Torrone (literally translated as “big tower”) is a sweet nougat or confection and is usually comprised of honey, vanilla (at times orange), sugar, egg white, and toasted almonds or other nuts. Torrone is made throughout Europe, but the regions of Cremona (in northern Italy) and Bagnara Calabra in Calabria are well known for the product, especially hard torrone. The candies Toblerone and Mars are based on torrone. My personal favorite is the torrone di Sicilia morbido (or soft torrone from Sicily).
Torrone is especially nice during the Christmas holiday, here’s a recipe for soft torrone or torrone morbido
- Prepare a simple syrup using the water and sugar. Next, melt the honey and bring it to 120° C. Thereafter, place the egg whites in your stand mixer bowl (make sure your bowl is warm) and whip at a moderate speed. Next, begin to slowly add the simple syrup, followed by the honey, and finally the nuts (which you’ll want to crush before adding).
- Whip for approximately 5 minutes. Replace the whisk in your stand mixer with the dough needle and smooth the the mixture for two to four minutes.
- Remove the mixture from the stand mixer and spread it out on a baking sheet, flattening it out and using a rolling pin to get to the desired thickness.(a little over an inch).
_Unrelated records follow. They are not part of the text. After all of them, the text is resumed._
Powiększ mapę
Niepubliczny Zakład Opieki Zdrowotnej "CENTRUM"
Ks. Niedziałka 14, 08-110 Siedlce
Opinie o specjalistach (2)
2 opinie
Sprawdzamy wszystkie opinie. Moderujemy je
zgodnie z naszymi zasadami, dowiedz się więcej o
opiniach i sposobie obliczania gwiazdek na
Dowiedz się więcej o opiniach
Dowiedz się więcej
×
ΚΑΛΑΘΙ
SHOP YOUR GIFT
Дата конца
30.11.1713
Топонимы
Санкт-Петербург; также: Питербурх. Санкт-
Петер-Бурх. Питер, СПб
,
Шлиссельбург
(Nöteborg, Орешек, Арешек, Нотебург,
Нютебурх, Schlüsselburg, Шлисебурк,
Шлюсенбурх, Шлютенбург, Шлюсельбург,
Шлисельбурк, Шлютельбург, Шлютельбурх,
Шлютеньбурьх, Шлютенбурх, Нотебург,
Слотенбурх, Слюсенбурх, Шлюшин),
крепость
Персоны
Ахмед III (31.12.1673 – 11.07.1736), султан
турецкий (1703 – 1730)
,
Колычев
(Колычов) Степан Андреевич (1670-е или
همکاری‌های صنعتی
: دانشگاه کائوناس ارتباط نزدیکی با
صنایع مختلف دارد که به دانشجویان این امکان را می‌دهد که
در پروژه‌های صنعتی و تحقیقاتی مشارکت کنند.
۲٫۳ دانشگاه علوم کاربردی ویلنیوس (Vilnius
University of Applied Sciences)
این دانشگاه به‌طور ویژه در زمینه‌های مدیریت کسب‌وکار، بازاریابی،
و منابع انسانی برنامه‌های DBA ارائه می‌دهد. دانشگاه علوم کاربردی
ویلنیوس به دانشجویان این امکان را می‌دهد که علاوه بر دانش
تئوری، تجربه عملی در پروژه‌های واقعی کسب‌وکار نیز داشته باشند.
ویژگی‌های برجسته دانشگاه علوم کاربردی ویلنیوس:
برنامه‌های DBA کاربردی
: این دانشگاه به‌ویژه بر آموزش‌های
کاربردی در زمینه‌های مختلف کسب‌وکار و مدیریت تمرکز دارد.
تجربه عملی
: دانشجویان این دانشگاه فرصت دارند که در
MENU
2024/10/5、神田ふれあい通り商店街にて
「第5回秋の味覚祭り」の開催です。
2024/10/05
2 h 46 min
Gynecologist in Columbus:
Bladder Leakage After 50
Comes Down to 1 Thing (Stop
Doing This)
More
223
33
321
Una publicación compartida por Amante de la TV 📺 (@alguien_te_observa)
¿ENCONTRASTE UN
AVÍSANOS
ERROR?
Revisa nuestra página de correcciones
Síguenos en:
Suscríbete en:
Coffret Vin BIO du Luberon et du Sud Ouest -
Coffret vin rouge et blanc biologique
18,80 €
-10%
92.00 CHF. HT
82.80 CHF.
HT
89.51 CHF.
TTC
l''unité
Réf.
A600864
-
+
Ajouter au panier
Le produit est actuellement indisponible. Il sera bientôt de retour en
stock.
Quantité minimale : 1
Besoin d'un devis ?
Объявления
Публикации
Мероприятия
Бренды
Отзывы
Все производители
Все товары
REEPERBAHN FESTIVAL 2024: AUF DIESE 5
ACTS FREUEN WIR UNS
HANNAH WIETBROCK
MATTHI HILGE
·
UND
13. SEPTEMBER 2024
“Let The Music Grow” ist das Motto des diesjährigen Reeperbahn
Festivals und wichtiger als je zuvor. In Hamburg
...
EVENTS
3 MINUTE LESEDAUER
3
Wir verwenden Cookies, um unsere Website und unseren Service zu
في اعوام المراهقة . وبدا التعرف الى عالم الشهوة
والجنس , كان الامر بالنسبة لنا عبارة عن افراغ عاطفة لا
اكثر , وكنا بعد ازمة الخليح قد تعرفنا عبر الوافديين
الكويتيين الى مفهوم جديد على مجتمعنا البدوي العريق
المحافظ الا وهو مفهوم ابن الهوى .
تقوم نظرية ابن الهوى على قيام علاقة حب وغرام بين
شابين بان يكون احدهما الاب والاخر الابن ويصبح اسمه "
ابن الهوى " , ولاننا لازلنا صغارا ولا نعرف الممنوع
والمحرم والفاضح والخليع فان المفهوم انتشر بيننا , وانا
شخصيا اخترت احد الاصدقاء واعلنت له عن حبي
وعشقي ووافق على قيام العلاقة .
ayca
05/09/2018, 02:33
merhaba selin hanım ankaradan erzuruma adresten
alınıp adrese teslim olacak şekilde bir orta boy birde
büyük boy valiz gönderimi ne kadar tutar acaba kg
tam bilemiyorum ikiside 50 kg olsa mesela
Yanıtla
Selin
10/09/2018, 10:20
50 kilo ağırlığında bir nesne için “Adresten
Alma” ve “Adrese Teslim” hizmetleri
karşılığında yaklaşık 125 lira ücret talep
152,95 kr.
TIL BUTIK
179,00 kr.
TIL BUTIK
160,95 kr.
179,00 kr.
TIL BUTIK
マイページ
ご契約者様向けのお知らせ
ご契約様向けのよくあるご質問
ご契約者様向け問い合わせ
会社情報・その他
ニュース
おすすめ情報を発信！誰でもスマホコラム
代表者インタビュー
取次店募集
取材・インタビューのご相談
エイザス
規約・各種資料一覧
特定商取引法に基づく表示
Cut the torrone into desired bars. Torrone stores very well and makes great Christmas gifts. As with any Italian recipe, use the best ingredients to make torrone and you’ll have a dessert that is beyond it’s ingredients in terms of flavor and experience.
- Honey, 2.5 cups
- Water, 1.2 cups
- Sugar, 4.2 cups
- Egg whites, .6 cups
- Hazel nuts, shelled 1200 gr
- Pistachios, shelled 300 gr
Note: recipe adapted from ITchefsGVCI recipe and some measurements in grams.